*Collected data*

● ● ● ● ●

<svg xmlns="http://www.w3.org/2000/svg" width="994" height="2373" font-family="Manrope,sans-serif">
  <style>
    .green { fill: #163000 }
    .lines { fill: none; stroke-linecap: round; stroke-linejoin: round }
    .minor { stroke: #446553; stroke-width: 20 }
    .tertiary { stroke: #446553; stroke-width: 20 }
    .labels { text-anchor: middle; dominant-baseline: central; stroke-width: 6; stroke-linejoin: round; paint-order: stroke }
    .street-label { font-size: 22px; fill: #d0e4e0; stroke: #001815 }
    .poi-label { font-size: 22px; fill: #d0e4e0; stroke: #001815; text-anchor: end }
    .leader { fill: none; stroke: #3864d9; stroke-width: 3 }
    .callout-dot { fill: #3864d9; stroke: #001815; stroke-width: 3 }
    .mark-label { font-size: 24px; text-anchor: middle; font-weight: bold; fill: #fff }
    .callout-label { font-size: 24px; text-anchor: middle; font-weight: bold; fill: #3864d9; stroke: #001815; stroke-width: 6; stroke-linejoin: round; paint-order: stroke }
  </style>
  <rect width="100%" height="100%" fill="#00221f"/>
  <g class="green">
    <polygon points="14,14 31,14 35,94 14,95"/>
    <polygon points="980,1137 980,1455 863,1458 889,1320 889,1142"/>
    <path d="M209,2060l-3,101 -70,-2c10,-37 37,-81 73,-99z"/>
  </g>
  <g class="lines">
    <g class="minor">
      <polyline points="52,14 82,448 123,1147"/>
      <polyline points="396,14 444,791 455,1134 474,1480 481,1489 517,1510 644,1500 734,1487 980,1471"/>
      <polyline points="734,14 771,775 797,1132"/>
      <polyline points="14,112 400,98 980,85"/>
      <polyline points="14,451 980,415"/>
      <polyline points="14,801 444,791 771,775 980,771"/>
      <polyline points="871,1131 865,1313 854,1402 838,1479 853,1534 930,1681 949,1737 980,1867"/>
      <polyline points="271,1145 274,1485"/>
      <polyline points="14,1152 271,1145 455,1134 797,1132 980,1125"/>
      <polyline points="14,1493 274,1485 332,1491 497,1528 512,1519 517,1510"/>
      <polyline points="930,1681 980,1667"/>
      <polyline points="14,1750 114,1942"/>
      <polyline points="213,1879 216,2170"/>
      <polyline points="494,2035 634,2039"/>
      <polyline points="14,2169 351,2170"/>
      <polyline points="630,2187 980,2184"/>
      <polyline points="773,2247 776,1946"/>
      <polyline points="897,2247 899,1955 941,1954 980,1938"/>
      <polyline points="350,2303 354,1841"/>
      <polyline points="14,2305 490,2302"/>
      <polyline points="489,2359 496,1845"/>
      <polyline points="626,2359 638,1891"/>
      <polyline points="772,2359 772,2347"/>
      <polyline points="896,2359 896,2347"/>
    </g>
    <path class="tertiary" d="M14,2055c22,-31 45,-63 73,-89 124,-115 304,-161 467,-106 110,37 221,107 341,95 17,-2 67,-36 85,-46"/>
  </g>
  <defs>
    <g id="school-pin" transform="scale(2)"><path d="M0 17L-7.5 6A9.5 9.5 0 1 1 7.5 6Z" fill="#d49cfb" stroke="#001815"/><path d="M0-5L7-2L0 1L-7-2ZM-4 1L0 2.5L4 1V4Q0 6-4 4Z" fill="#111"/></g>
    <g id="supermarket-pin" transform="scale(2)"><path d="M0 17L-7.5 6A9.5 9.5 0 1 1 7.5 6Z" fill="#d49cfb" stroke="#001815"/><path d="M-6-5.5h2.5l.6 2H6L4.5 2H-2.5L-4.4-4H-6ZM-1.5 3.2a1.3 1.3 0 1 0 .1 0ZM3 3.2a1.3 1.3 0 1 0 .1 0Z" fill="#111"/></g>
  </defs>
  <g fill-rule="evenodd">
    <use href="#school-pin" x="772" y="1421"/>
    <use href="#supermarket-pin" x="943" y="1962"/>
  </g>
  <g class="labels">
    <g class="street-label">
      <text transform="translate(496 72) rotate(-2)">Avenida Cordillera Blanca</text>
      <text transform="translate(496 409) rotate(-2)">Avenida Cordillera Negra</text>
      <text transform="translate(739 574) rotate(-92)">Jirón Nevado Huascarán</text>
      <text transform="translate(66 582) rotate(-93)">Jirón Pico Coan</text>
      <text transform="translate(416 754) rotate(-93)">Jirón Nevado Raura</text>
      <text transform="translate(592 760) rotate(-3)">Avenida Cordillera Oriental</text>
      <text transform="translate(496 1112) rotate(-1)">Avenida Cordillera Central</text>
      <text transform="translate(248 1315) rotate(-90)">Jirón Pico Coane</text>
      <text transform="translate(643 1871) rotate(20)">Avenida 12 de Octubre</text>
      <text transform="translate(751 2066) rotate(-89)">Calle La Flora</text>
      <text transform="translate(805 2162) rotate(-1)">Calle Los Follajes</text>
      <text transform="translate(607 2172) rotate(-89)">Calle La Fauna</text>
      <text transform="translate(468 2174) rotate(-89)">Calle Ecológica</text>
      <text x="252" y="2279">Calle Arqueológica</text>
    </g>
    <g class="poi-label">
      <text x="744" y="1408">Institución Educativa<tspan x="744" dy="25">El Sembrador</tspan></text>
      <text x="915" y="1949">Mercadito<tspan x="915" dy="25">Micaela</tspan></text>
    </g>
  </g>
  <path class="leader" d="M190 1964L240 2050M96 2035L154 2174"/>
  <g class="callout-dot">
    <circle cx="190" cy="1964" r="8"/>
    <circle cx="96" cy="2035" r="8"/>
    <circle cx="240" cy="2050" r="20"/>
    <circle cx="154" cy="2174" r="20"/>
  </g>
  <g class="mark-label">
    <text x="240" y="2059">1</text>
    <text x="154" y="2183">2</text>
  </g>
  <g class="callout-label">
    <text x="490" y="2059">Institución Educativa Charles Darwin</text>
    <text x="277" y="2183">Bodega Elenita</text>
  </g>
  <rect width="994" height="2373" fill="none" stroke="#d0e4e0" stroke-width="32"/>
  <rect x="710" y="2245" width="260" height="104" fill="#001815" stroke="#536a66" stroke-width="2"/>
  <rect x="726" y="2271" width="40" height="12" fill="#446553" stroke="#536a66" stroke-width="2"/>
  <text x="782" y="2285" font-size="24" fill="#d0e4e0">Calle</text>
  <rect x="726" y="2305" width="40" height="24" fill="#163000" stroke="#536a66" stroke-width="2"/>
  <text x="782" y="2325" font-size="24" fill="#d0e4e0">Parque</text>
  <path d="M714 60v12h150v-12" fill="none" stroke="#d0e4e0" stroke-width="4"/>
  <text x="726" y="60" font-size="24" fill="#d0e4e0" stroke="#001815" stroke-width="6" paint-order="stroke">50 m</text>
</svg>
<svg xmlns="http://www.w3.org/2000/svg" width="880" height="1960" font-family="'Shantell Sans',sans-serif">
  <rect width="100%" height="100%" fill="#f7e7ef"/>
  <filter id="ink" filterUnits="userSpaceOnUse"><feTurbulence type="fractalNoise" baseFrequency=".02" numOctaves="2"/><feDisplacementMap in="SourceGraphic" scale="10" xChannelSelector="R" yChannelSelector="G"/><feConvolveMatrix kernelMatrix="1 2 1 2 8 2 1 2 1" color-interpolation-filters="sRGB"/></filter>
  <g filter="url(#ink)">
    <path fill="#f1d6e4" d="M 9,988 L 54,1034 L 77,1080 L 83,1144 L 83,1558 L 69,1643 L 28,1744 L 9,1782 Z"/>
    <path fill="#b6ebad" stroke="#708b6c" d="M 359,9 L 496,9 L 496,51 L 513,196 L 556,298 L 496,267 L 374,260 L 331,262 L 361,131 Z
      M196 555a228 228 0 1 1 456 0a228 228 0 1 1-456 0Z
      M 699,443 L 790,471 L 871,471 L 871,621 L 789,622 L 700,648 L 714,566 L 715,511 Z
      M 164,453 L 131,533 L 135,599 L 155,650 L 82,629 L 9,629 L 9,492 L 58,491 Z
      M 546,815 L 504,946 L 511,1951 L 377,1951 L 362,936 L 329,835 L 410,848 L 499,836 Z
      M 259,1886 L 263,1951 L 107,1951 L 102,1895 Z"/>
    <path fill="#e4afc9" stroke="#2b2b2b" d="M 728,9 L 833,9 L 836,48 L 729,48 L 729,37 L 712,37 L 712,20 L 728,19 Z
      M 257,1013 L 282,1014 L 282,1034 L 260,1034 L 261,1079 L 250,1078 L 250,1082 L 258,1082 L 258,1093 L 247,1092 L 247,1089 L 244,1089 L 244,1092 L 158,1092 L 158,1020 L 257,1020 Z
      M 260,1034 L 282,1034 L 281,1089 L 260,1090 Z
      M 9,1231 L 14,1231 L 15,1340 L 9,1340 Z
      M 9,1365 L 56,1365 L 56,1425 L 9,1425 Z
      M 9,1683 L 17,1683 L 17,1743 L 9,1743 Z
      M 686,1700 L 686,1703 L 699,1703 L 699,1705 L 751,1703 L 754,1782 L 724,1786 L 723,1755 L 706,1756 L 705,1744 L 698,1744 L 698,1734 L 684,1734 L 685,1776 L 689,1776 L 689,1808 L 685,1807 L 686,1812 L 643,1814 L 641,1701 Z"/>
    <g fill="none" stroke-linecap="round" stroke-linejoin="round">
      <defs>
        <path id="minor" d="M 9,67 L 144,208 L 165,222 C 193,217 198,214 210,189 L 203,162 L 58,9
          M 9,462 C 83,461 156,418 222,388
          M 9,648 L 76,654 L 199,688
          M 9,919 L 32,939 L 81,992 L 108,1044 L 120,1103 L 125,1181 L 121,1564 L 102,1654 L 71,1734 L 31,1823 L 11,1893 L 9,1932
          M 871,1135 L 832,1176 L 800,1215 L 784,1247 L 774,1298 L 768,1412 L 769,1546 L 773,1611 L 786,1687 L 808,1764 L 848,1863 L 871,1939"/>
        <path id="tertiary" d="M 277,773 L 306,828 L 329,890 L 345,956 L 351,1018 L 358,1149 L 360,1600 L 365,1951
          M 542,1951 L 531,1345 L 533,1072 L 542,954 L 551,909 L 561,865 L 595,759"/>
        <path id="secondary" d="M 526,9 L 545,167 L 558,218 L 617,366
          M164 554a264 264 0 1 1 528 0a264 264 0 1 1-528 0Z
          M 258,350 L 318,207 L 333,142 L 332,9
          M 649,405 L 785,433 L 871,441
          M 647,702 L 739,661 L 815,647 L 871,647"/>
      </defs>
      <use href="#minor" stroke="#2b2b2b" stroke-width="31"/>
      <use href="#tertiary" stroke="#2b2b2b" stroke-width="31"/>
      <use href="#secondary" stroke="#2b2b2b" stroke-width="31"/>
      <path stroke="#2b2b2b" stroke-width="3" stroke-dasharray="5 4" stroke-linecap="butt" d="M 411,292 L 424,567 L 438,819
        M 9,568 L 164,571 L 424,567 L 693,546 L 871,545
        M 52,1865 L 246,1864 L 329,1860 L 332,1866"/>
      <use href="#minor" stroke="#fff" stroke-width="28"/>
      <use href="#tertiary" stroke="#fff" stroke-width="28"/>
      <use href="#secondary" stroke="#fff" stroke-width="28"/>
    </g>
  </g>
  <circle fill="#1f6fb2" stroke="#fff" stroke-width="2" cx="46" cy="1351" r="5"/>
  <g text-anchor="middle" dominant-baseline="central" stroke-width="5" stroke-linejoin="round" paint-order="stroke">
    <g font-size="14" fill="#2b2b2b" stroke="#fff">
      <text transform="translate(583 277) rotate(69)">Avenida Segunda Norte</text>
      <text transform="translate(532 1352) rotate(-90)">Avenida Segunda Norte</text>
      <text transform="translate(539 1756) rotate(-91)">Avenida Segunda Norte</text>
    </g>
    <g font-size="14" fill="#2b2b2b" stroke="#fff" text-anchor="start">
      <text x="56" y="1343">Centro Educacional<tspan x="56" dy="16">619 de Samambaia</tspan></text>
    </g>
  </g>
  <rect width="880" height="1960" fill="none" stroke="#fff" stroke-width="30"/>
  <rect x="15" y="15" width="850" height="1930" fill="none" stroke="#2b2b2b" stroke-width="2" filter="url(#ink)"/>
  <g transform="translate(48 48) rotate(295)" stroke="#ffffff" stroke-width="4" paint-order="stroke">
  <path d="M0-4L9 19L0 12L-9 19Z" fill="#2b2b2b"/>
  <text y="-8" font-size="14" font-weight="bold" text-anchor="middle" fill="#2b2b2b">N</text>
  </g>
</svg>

● ● ● ● ●

*Goal of the exercise*
Where a line of the data above includes "lines", copy that line.

*Finished exercise*
    .lines { fill: none; stroke-linecap: round; stroke-linejoin: round }
  <g class="lines">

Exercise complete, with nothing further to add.